2003 yılında başlayan ‘Underworld’ serisi, beşinci halkası ‘Underworld: Blood Wars’ ile yoluna devam ediyor. Kate Beckinsale’i bir kere daha Selene rolünde izlediğimiz yapım, yeraltı dünyasının birbirine düşman yaratıklarını karşı karşıya getiriyor. Hem Lycan hem de Vampir klanları tarafından ihanete uğrayan Selene, iki klan arasındaki savaşı sonlandırmak ister. Yanına arkadaşı David ve babası Thomas’ı alan genç kadın, çok büyük bir fedakârlık yapmak zorunda kalacaktır. Gotik mekânları mesken tutan ‘Underworld: Blood Wars’, hem korku hem de aksiyon severlerin beklentilerini karşılayacak gösterişli bir yapım. Süper güçlere sahip vampir Selene’in neredeyse tanrısal özellikler kazandığı serinin son filmi, ilk defa bir kadın yönetmene, daha önce yönettiği TV dizileriyle dikkat çeken Anna Foerster’a teslim edilmiş.

Kasap Havası

Kasap Havası

Bu yıl İstanbul Film Festivali’nde yarışan ‘Kasap Havası’, TV’ye yaptığı işlerle bilinen Çiğdem Sezgin’in ilk uzun metrajı. Annesinin beğendiği genç bir kadınla evlenmek üzere olan Ahmet, kendisinden yaşça büyük olan Leyla ile tutkulu bir ilişki yaşamaktadır. İlişkileri rayına oturduğu sırada, Leyla’nın 18 yıl önce beraber olduğu erkek arkadaşı Semih Almanya’dan İstanbul’a gelir. Semih’in gelişi Ahmet ve Leyla’nın hayatını alt üst edecektir. İnanç Konukçu ve Şenay Gürler’in başrollerde yer aldığı ‘Kasap Havası’, mahalle filmlerinde görmeye alışkın olduğumuz kalabalık bir oyuncu kadrosuna sahip. İstanbul’un arka mahallelerini mesken tutan yapım, güçlü kadın karakterleriyle dikkat çekiyor.

Babamın Kanatları

Babamın Kanatları

3 out of 5 stars

23. Adana Film Festivali’nde Yılmaz Güney Ödülü dâhil yedi dalda ödül kazanan, 53. Antalya Film Festivali’nden ise En İyi İlk Film dâhil altı ödülle dönen ‘Babamın Kanatları’, Kıvanç Sezer’in ilk uzun metrajı. Dünya galasını Karlovy Vary Film Festivali’nde yapan film, İstanbul’un çeperlerindeki toplu konut inşaatlarında çalışan işçilerin hayatlarına kamerasını çeviriyor.
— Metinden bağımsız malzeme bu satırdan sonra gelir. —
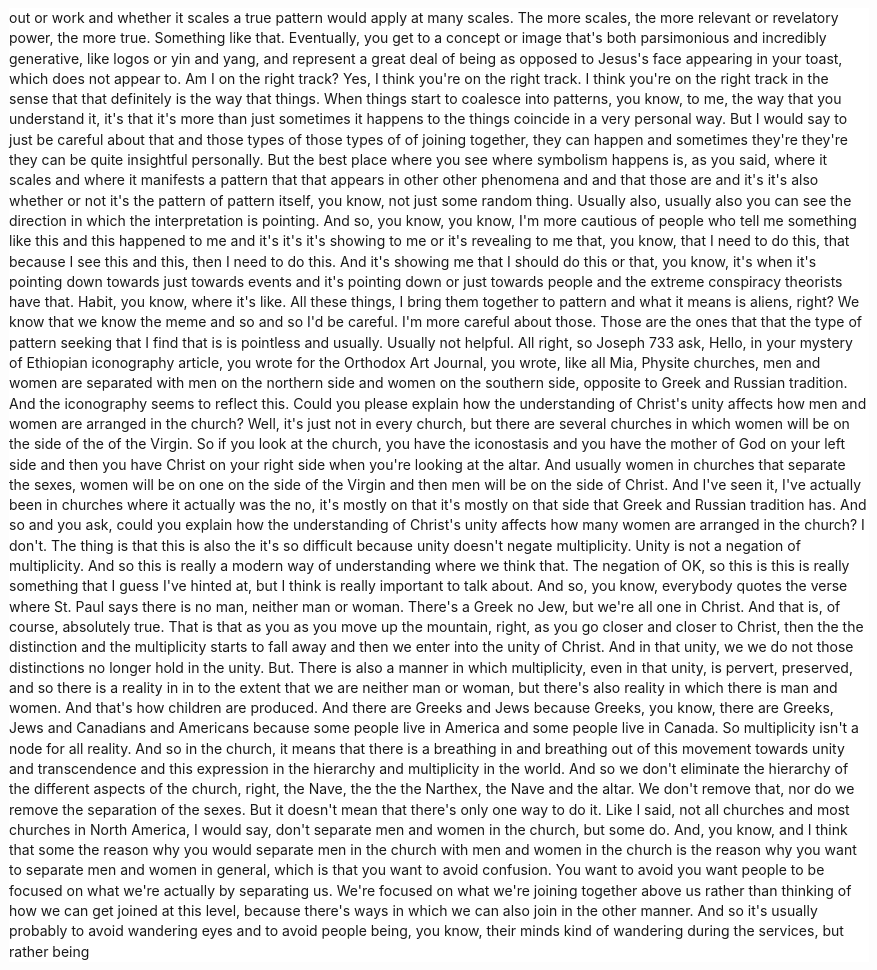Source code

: out or work and whether it scales a true pattern would apply at many scales. The more scales, the more relevant or revelatory power, the more true. Something like that. Eventually, you get to a concept or image that's both parsimonious and incredibly generative, like logos or yin and yang, and represent a great deal of being as opposed to Jesus's face appearing in your toast, which does not appear to. Am I on the right track? Yes, I think you're on the right track. I think you're on the right track in the sense that that definitely is the way that things. When things start to coalesce into patterns, you know, to me, the way that you understand it, it's that it's more than just sometimes it happens to the things coincide in a very personal way. But I would say to just be careful about that and those types of those types of of joining together, they can happen and sometimes they're they're they can be quite insightful personally. But the best place where you see where symbolism happens is, as you said, where it scales and where it manifests a pattern that that appears in other other phenomena and and that those are and it's it's also whether or not it's the pattern of pattern itself, you know, not just some random thing. Usually also, usually also you can see the direction in which the interpretation is pointing. And so, you know, you know, I'm more cautious of people who tell me something like this and this happened to me and it's it's it's showing to me or it's revealing to me that, you know, that I need to do this, that because I see this and this, then I need to do this. And it's showing me that I should do this or that, you know, it's when it's pointing down towards just towards events and it's pointing down or just towards people and the extreme conspiracy theorists have that. Habit, you know, where it's like. All these things, I bring them together to pattern and what it means is aliens, right? We know that we know the meme and so and so I'd be careful. I'm more careful about those. Those are the ones that that the type of pattern seeking that I find that is is pointless and usually. Usually not helpful. All right, so Joseph 733 ask, Hello, in your mystery of Ethiopian iconography article, you wrote for the Orthodox Art Journal, you wrote, like all Mia, Physite churches, men and women are separated with men on the northern side and women on the southern side, opposite to Greek and Russian tradition. And the iconography seems to reflect this. Could you please explain how the understanding of Christ's unity affects how men and women are arranged in the church? Well, it's just not in every church, but there are several churches in which women will be on the side of the of the Virgin. So if you look at the church, you have the iconostasis and you have the mother of God on your left side and then you have Christ on your right side when you're looking at the altar. And usually women in churches that separate the sexes, women will be on one on the side of the Virgin and then men will be on the side of Christ. And I've seen it, I've actually been in churches where it actually was the no, it's mostly on that it's mostly on that side that Greek and Russian tradition has. And so and you ask, could you explain how the understanding of Christ's unity affects how many women are arranged in the church? I don't. The thing is that this is also the it's so difficult because unity doesn't negate multiplicity. Unity is not a negation of multiplicity. And so this is really a modern way of understanding where we think that. The negation of OK, so this is this is really something that I guess I've hinted at, but I think is really important to talk about. And so, you know, everybody quotes the verse where St. Paul says there is no man, neither man or woman. There's a Greek no Jew, but we're all one in Christ. And that is, of course, absolutely true. That is that as you as you move up the mountain, right, as you go closer and closer to Christ, then the the distinction and the multiplicity starts to fall away and then we enter into the unity of Christ. And in that unity, we we do not those distinctions no longer hold in the unity. But. There is also a manner in which multiplicity, even in that unity, is pervert, preserved, and so there is a reality in in to the extent that we are neither man or woman, but there's also reality in which there is man and women. And that's how children are produced. And there are Greeks and Jews because Greeks, you know, there are Greeks, Jews and Canadians and Americans because some people live in America and some people live in Canada. So multiplicity isn't a node for all reality. And so in the church, it means that there is a breathing in and breathing out of this movement towards unity and transcendence and this expression in the hierarchy and multiplicity in the world. And so we don't eliminate the hierarchy of the different aspects of the church, right, the Nave, the the the Narthex, the Nave and the altar. We don't remove that, nor do we remove the separation of the sexes. But it doesn't mean that there's only one way to do it. Like I said, not all churches and most churches in North America, I would say, don't separate men and women in the church, but some do. And, you know, and I think that some the reason why you would separate men in the church with men and women in the church is the reason why you want to separate men and women in general, which is that you want to avoid confusion. You want to avoid you want people to be focused on what we're actually by separating us. We're focused on what we're joining together above us rather than thinking of how we can get joined at this level, because there's ways in which we can also join in the other manner. And so it's usually probably to avoid wandering eyes and to avoid people being, you know, their minds kind of wandering during the services, but rather being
Van’da yaşayan ailesine bakmak için İstanbul’da inşaatta çalışan İbrahim, bir gün kanser hastası olduğunu öğrenir. İbrahim’in aynı inşaatta çalışan yeğeni Yusuf ise yükselme hırsıyla canını dişine takarak çalışan bir gençtir. Yusuf, amcasına yardım etmeye çalışsa da inşaattaki çalışma koşulları gün geçtikçe zorlaşacaktır. Hem Adana hem de Antalya’da En İyi Erkek Oyuncu ödülünü kazanan Menderes Samancılar’ın yanında genç oyuncular Musab Ekici ve Kübra Pir’den güçlü performanslar çıkaran Kıvanç Sezer, farklı kuşaklardan iki Kürt işçinin hikâyesini sade ve etkileyici bir üslupla anlatıyor. Hem sınıfsal hem de kültürel çelişkileri öyküsüne yedirmeyi başaran Sezer, didaktik olmaktan kaçınıyor ve karakterlerinin duygu dünyasında gezinmeyi başaran bir filme imza atıyor. Son dönem sinemamızda işçi sınıfına kamerasını çeviren filmler arasında dikkate değer bir çalışma.